• [Work required]:
The answer must consist of the records below, repeated exactly.

• [Data to examine]:
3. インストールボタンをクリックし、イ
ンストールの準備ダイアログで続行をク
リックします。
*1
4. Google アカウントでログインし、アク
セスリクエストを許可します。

• [Result for this exercise]:
3. インストールボタンをクリックし、イ
ンストールの準備ダイアログで続行をク
リックします。
*1
4. Google アカウントでログインし、アク
セスリクエストを許可します。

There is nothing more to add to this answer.